Imagine the price of such 3G data sessions abroad!
During 2012, commuters downloaded an average of 60MB per session and uploaded an average of 10MB. However, the trend to share photos and/or videos with friends in real-time via social networks is changing this pattern already.
It is relatively easy to foresee the balance of traffic in the short to medium term, with serious increases in the uploading of data (due to the sharing of photos and videos during events for example); similar observations have been reported during the Super Bowl and the London Olympics. Trustive has great presence and traffic in Brazil and therefore expects to see serious growth in this region during the upcoming Football World Cup and Olympic games.
Lessons learned from 3G
Cellular networks offer seamless access, generally good coverage and handover. However when it comes to low density or high density areas, users face issues such as lack of coverage or saturation of bandwidth.
In central London or central Paris, it is common for users to gravitate towards bars or cafés in order to take advantage of their WiFi access because the 3G network is saturated. In the countryside there is the EDGE signal but then users face the same issue.
In addition, commuters worry about their data plans. They have been briefed by domestic operators to conscientiously switch off their smartphones’ data roaming capabilities the moment they cross the border in order to avoid outrageous international data roaming prices and subsequently, the nasty surprise of an expensive invoice upon their return home.
Economic pressure is forcing commuters to travel more and further afield in order to find new customers. The shift towards smartphones, tablets and accessing data in the “cloud” implies a need for more bandwidth at a reasonable cost and budget control wherever the commuter may be.
The reality is that mobile costs are significant. A trip may combine costs for access via multiple devices, involve domestic and/or international mobile data plans, the purchase of WiFi day passes at the different venues and travel hubs visited, all of which will be charged at different rates and potentially in different currencies. On top of the associated costs, there are several barriers to the adoption of public WiFi hotspots, such as authentication procedures, discovery of available networks and security. One UK operator recently reported that only 20% of its users access the free public hotspots available to them.

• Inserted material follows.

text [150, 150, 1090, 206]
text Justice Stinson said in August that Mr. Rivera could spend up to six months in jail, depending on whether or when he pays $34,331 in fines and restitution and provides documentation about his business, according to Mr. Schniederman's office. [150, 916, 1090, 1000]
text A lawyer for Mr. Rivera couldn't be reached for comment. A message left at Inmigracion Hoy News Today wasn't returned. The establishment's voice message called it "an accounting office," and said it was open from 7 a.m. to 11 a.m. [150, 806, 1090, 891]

WiFi growth and the associated challenges
According to Informa Telecoms and media, the number of WiFi hotspots in public areas is set to more than triple by 2015, to reach a predicted 5.8 million.
The abundance of WiFi hotspots should not in any way detract from the difficulty associated with accessing hotspots in Asia and Europe due to multiple portal designs in different languages and the local implementation and interpretation of standards.
Seamless access which simplifies the user experience through a single and secure login for multiple devices, cost and budget control are all clear requirements addressed to Trustive and to mobile operators, to be fulfilled through clear a roaming plan and simple tools to connect.
This is why Trustive considers roaming to be a true opportunity in the immediate future. Although there are 340 million roaming trips per year, the number of users that make use of international WiFi is in the region of a few hundred thousand. This constitutes a major missed monetization opportunity for the present WiFi ecosystem.